SEGMENTO DI TESTO:
>>
Diventare un individuo vuol dire partire. Il termine é etimologicamente imparentato con la parola ‘vedovo’, entrambe derivanti dal latino videre, partire (Edinger, 1972, p 163). Un altro simbolo dell’individualità é l’orfano, la rottura delle influenze dei genitori. Per Agostino, “essere una vedova o un orfano mette una persona a contatto con Dio” (Edinger, 1972: 163). Dobbiamo in primo luogo renderci conto intimamente della non-sostanzialità del sé, della sua natura fluida e contingente. Una volta che tale stadio é raggiunto, e le implicazioni assimilate, possiamo avventurarci nella ‘creazione di sé’. Troviamo simili sentieri nello Zen, nel Taoismo, e nelle pratiche orientali non dualistiche quali Advaita Vedanta, così come nell’anti-tradizione occidentale (Bazzano, 2006a) origanatasi con Eraclito (invece che con Platone e Socrate). Ciò che tali diversi approcci hanno in comune é il rifiuto di accettare la sostanzialità del sé. Il sé é variamente percepito come non esistente o fluido, e la sua solidità messa in discussione. La visione di Rogers del sé come processo echeggia tale nozione di fluidità ed é radicalmente diversa sia da nozioni ‘sostanzialiste’ che ‘relazionaliste’ (Schmid, 1998: 41-42). Allo Zen, al Taoismo, e all’anti-tradizione occidentale non interessa dissotterrare e imbalsamare le vecchie parole di pensatori metafisici morti tanto tempo fa. Una di tali parole é per l’appunto substantia, l’antica nozione metafisica secondo cui deve per forza esserci ‘qualcosa’ che abiti (stantia) sotto (sub) questo ammasso di aggregati e contingenze, così come l’idea concomitante che dev’esserci una qualche divinità/principio/semidio che tiene in piedi il mondo e fornisce un sostegno alla vertiginosa incertezza del trovarsi qui. Una ‘persona vera’ rifiuta sia l’affiliazione a un potere immaginario piú vasto che la fuga nell’eternalismo.
<<
CONSEGNA: Prosegui il brano sulla non-sostanzialità del sé a partire dalla frase che termina con "la fuga nell'eternalismo".

ESTRATTO DEL DATASET:
>>
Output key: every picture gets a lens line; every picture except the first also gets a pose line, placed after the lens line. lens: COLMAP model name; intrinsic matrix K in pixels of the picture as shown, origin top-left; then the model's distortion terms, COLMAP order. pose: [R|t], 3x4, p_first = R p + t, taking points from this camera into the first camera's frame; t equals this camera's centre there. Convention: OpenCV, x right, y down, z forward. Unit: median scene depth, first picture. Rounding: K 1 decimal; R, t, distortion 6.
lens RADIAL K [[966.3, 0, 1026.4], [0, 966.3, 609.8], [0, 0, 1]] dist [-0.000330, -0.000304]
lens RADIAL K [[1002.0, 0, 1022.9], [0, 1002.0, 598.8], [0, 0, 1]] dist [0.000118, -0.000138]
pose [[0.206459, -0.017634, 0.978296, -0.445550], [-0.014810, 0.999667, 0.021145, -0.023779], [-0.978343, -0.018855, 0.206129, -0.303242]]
<<
RISPOSTA ATTESA:
Emerge così una nozione di individualità, di ‘persona’ che s’avvicina a ciò che Eckhart chiamava ‘intima povertà’ (Bazzano, 2006). Nello Zen si dice di chi riceve l’ordinazione monastica nella cerimonia Tokudo che egli ‘ha lasciato la casa’: “Allo scopo di giocare liberamente nel campo del risveglio, é necessario abbandonare la propria casa”. Il testo nella liturgia continua, mentre la testa del novizio viene rasata e gli viene data una tunica da indossare:
Nulla eguaglia l’abbandono della propria dimora nel permettere che il corpo e la mente diventino uno con la Via del Risveglio. Tagliare i capelli é tagliare la radice dell’attaccamento umano, e nel tagliare i propri attaccamenti anche solo un po’, il corpo vero viene rivelato. Il cambio d’abito é fare un passo al di fuori delle illusioni del mondo e realizzare che la libertà é già all’opera (Shuke Tokudo, comunicazione verbale).
Nessun rango: essere nessuno, andare da nessuna parte.
Nessun rango indica nel Taoismo la nostra condizione di ‘cani di paglia’ di fronte alle avversità: la profonda incertezza della vita, la sua natura provvisoria, la sua assenza di fondamento, una condizione che si manifesta in mille modi, compreso, come ci ricorda Adorno (2003, p 31) la disoccupazione.
Nel Buddhismo Ch’an, sviluppatosi in Cina durante l’era confuciana, avere ‘nessun rango’ voleva dire essere davvero nessuno. L’enfasi é sull’intrinsica dignità umana – mai giustificata o aumentata dal potere, il denaro e il prestigio – ed anche sullo stato di povertà, di lutto, di esilio che é l’epicentro della nostra condizione umana. Moriremo tutti, non importa quanti libri sull’esistenzialismo e sul Buddhismo avremo letto o quante conference di psicoterapia e ritiri di meditazione abbiamo frequentato. Siamo destinati a svanire… Eppure, c’é in tutti noi un potenziale tremendo per manifestare saggezza e compassione.